Wisconsin State Farmer

With the start of a new year, there's a tradition — not always carried out — of making resolutions on what one hopes to do or change in his or her life.

For this year, I'm resolving to spend some time during the summer checking on the fate of wild raspberries at locations where my dad and some of my brothers picked the berries decades ago. I fear that no plants have survived during those many years but at least I'd like to find out.

Along the railroad

The main setting I intend to explore again is along the right of way of the railroad that bisected land on our family's farm. There were black raspberry patches at a couple of spots along the fences of the adjacent fields. A few wild grapes and chokecherries also grew there.

Black raspberries were ripe in late June and July — an ideal time because it was after the planting of crops and the harvesting of the first cutting of hay and before the grain harvest began. The picking trips about twice a week served as a small scale family outing.

At the far end of the railroad right of way along our land were blackberries, which ripened in August. Dad loved to pick them but he was very upset when, by late July or early August, a railroad crew sprayed herbicide to control the growth of thistles, burdock and other weeds. This also killed the blackberries which were due to ripen soon.


Black raspberries rarely are found in the fresh or frozen fruit department of a supermarket. When you plant your own, they begin to produce fresh fruit the second year after planting.

Crossing the river

In addition to the trek along the railroad, another raspberry picking destination required a walk across the Manitowoc River at a spot where, long ago, someone had placed stones that enabled a crossing when the water flow was low, as was typically the case in early summer. Technically, this was trespassing but it was done at time when people tended to be less sensitive about that.

On the opposite side of the river was a woodlot in which a corridor was created a few years earlier for an electric power line — the same one that placed a few poles on our farmland. Removing the large trees from that portion of the woods apparently paved the way for the growth of the raspberries, which included a few yellow and purple berry plants.

Adjacent to the power line corridor was a large meadow which had raspberries along its fences. I know there aren't any raspberries there today because the space has been turned into a residential subdivision.

Black cap berries

It's been only in the past year that I've heard of “black cap” raspberries. This might be only a matter of terminology.

A friend indicates that he has, or at least had, black cap berries in the back woods on his farm. At about the same time, an elderly farm woman told me she was also familiar with the term.
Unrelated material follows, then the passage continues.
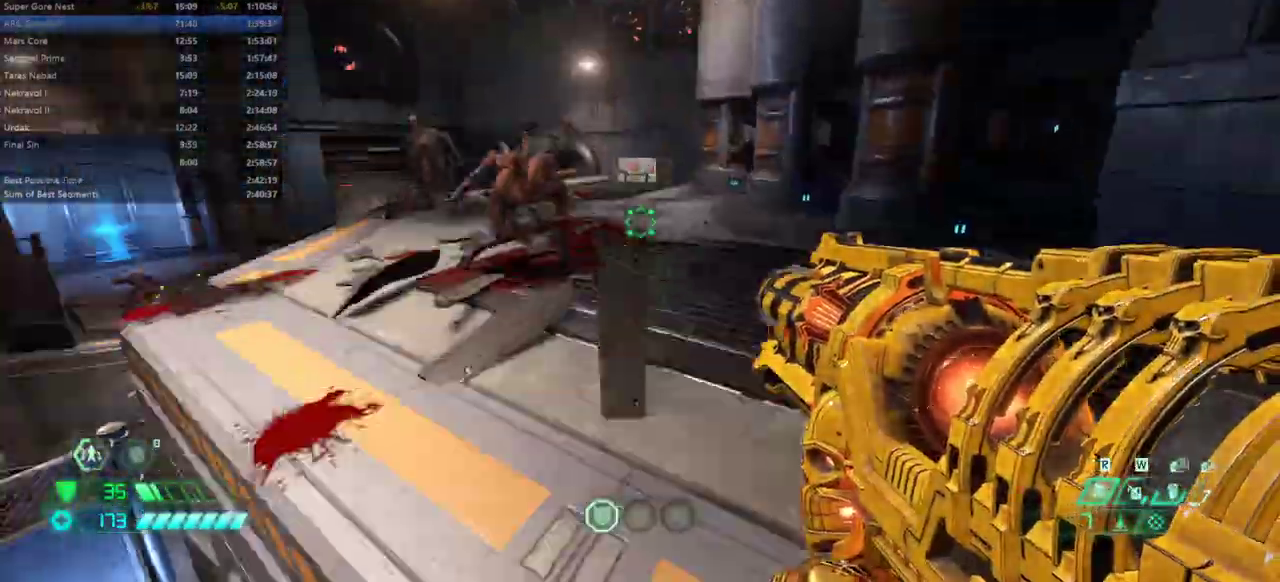
{"keys": ["r"], "events": [[33, "fw", "up"]]}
Since I haven't seen the berries they're referring to, I hope to learn more this year by taking a walk with my friend to show me what he's referring to – if there are still any plants.

Braving brambles

The online entries about raspberries acknowledge that there are overlaps in the terminology along with an indication that the black cap canes are “brambles,” which is certainly what the familiar black raspberry canes are. Along with the photos which suggest that the traditional blackberries resemble the shape of a cap, I think I haven't missed anything.

What's still a bit puzzling, however, is that two people I've discussed black caps with describe that berries as being lengthy rather than round.

Maybe that alone will be reason enough for me to resolve to complete a walk down memory lane and search for something new besides.